:: Information provided
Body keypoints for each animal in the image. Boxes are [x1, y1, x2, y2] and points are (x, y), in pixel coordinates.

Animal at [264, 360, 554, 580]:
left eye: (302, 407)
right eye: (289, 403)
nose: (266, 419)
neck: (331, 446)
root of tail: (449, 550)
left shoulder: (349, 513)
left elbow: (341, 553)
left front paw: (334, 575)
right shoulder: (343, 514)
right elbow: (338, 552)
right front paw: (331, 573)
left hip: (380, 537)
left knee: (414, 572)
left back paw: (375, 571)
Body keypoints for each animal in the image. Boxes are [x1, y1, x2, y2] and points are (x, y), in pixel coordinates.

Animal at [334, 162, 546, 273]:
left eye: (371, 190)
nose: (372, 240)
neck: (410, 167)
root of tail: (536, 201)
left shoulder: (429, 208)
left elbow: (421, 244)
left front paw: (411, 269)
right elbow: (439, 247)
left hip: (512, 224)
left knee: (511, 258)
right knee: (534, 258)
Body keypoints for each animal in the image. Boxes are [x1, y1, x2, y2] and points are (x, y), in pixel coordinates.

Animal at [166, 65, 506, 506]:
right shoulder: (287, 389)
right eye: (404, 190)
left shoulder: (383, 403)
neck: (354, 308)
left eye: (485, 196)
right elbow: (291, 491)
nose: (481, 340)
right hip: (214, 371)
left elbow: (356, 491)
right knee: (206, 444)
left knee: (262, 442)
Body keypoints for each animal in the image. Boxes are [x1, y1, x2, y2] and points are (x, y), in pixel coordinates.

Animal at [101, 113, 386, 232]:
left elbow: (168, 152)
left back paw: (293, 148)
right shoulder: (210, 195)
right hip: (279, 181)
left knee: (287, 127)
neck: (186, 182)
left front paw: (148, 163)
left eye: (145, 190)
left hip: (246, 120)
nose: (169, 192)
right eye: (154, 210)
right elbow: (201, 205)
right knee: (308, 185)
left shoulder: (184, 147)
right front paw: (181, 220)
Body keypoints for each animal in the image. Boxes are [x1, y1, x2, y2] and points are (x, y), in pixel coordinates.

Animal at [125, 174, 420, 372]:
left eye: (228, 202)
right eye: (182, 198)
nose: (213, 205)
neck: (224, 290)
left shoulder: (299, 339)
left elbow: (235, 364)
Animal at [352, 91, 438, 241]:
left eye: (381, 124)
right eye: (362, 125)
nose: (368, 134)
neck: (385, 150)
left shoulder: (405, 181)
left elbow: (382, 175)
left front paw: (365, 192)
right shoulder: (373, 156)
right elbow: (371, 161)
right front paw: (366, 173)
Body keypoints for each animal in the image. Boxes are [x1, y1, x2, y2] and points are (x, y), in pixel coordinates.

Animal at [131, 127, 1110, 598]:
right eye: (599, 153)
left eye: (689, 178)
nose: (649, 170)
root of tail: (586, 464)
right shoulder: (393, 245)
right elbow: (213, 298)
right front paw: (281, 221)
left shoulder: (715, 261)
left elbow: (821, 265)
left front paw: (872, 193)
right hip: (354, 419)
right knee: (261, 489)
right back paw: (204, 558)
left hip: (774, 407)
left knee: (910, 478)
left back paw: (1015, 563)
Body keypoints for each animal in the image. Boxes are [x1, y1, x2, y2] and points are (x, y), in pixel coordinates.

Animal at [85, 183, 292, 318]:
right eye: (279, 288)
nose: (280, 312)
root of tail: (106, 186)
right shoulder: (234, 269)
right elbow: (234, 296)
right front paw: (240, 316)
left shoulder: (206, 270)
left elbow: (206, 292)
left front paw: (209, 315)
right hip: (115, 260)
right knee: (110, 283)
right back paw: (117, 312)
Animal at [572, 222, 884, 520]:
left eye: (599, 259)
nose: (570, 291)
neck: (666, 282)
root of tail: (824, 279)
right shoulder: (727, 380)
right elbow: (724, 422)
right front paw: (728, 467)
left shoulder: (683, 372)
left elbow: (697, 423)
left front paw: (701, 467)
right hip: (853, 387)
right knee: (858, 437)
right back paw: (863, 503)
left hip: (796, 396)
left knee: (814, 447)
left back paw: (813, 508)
::::
> Task instructions:
Using the data above, report the number of lines that contain the string "nose", and only that number.

> Exercise output:
9